◆ INSTRUCTIONS FOR THE TASK ◆
Lines to return, exactly: from the line with "Document page, 1500x1125 pixels." to the line with "text_box [0, 198, 1500, 221]" in the entries below, both included.

◆ EXCERPTED RECORDS ◆
★ ★ ★ ★

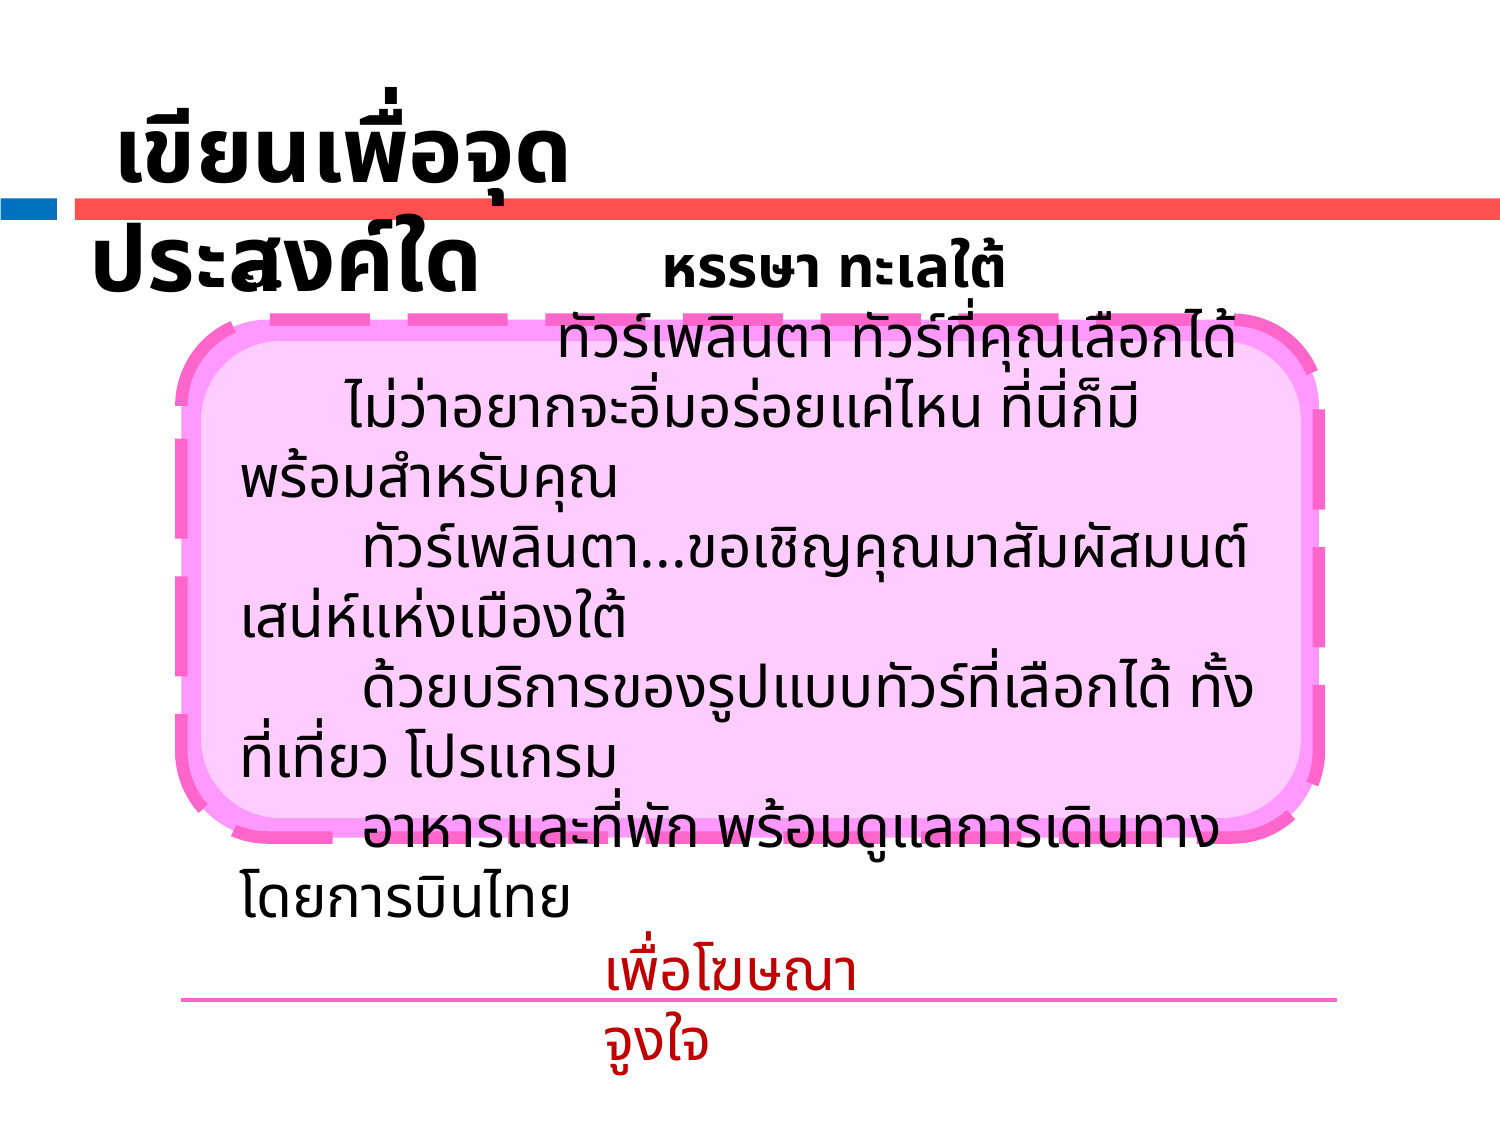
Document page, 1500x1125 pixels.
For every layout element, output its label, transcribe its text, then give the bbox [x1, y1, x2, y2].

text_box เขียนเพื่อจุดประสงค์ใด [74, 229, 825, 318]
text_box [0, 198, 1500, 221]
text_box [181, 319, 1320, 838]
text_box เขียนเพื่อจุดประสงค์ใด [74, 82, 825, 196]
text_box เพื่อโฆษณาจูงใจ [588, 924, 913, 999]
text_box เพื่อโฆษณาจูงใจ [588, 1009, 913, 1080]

★ ★ ★ ★

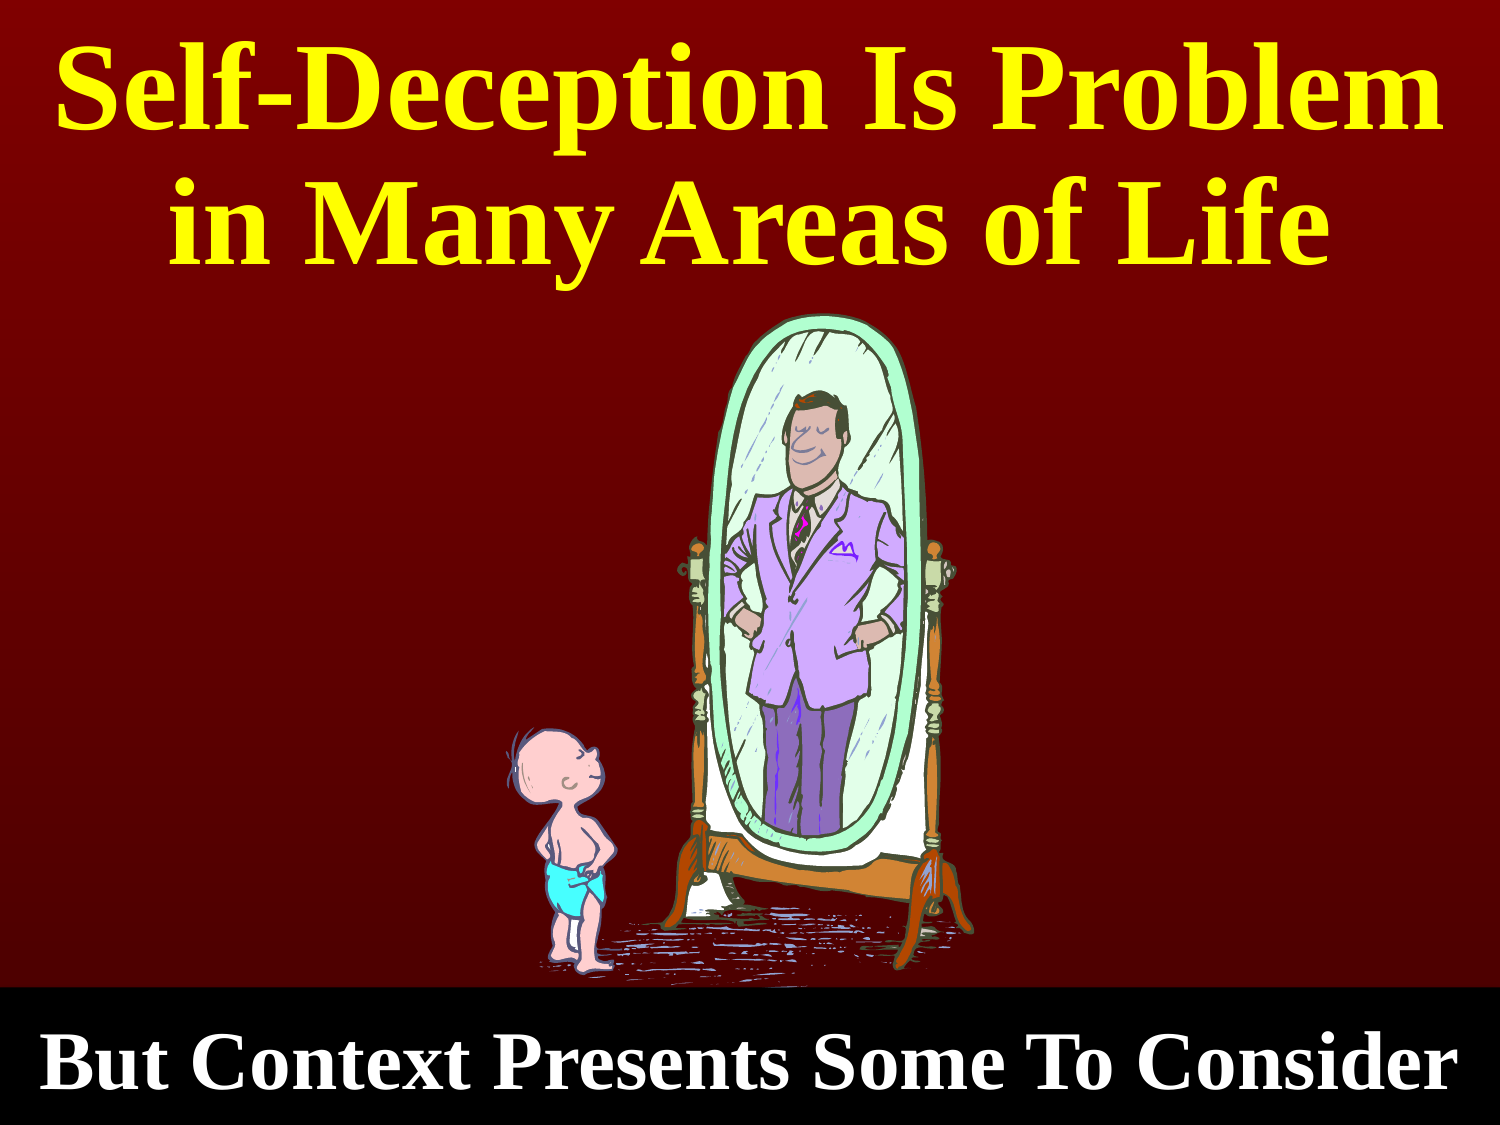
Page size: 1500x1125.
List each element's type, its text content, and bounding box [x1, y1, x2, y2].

★ ★ ★ ★

◆ FINISHED EXERCISE ◆
Document page, 1500x1125 pixels.
For every layout element, output its label, transcribe its text, then give the bbox [x1, y1, x2, y2].

text_box เขียนเพื่อจุดประสงค์ใด [74, 229, 825, 318]
text_box [0, 198, 1500, 221]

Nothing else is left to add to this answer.